From the first line below to the last, reproduce the material exactly and leave out the images.

━━━━━━━━━━━━━━━━

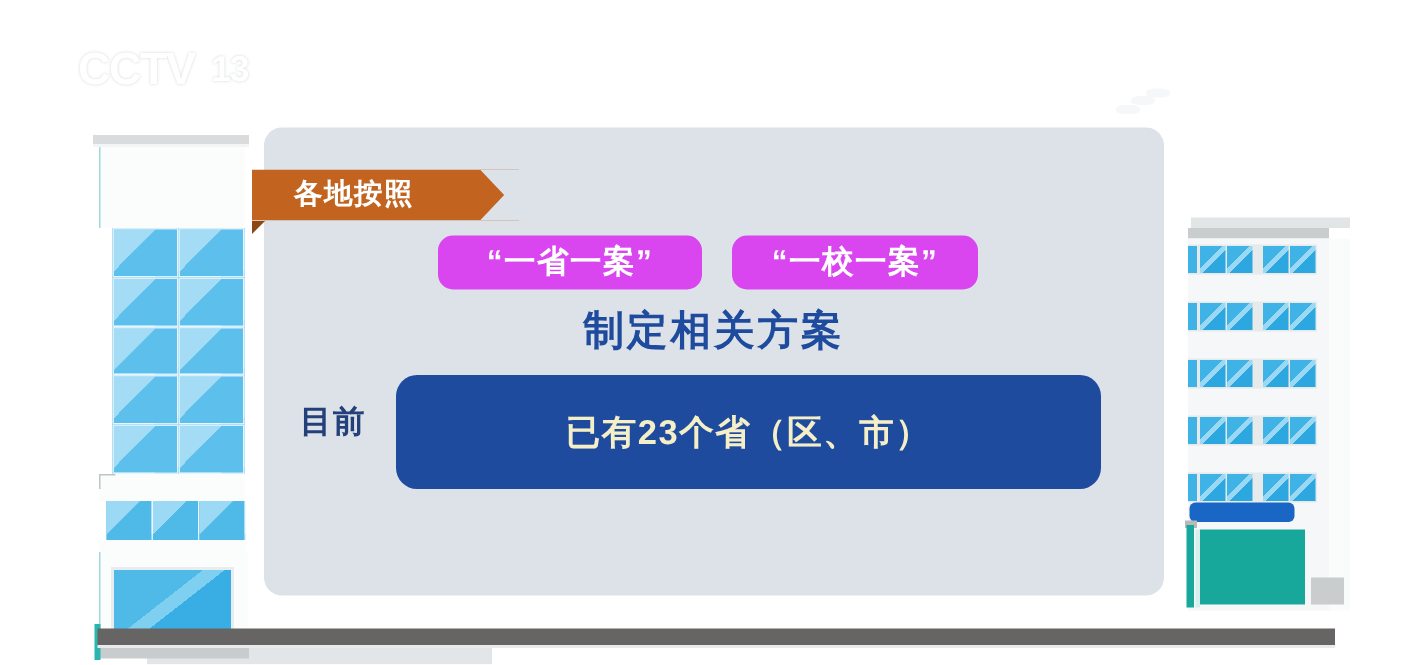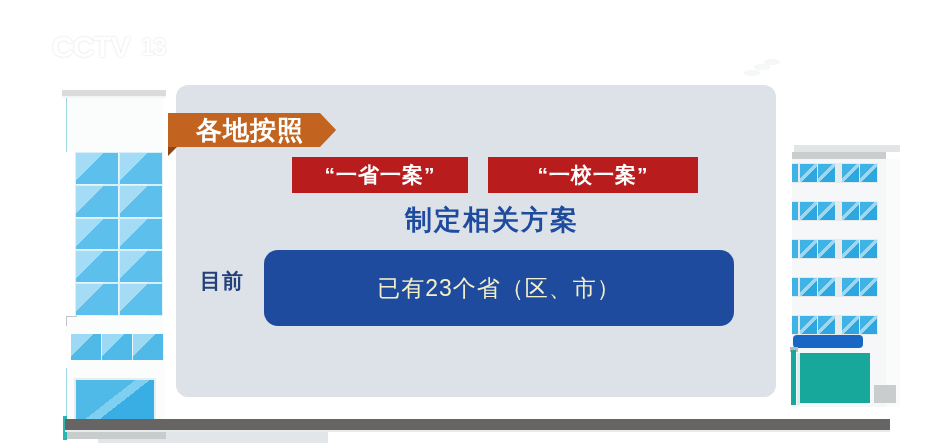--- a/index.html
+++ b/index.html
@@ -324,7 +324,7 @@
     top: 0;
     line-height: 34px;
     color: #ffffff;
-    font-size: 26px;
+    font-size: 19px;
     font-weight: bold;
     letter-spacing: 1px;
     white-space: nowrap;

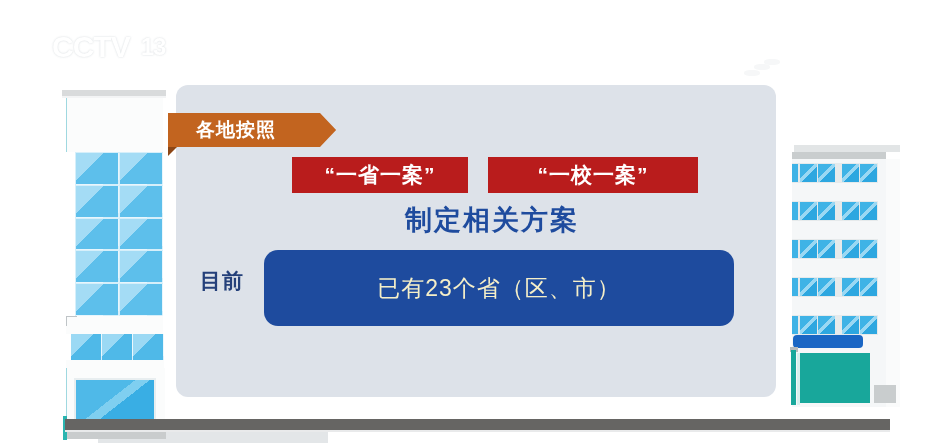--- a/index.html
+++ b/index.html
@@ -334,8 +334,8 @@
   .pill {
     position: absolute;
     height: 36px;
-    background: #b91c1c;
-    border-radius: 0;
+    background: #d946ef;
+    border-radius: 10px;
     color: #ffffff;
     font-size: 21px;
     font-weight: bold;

━━━━━━━━━━━━━━━━

TASK OUTPUT.
--- a/index.html
+++ b/index.html
@@ -324,7 +324,7 @@
     top: 0;
     line-height: 34px;
     color: #ffffff;
-    font-size: 26px;
+    font-size: 19px;
     font-weight: bold;
     letter-spacing: 1px;
     white-space: nowrap;

--- a/index.html
+++ b/index.html
@@ -334,8 +334,8 @@
   .pill {
     position: absolute;
     height: 36px;
-    background: #b91c1c;
-    border-radius: 0;
+    background: #d946ef;
+    border-radius: 10px;
     color: #ffffff;
     font-size: 21px;
     font-weight: bold;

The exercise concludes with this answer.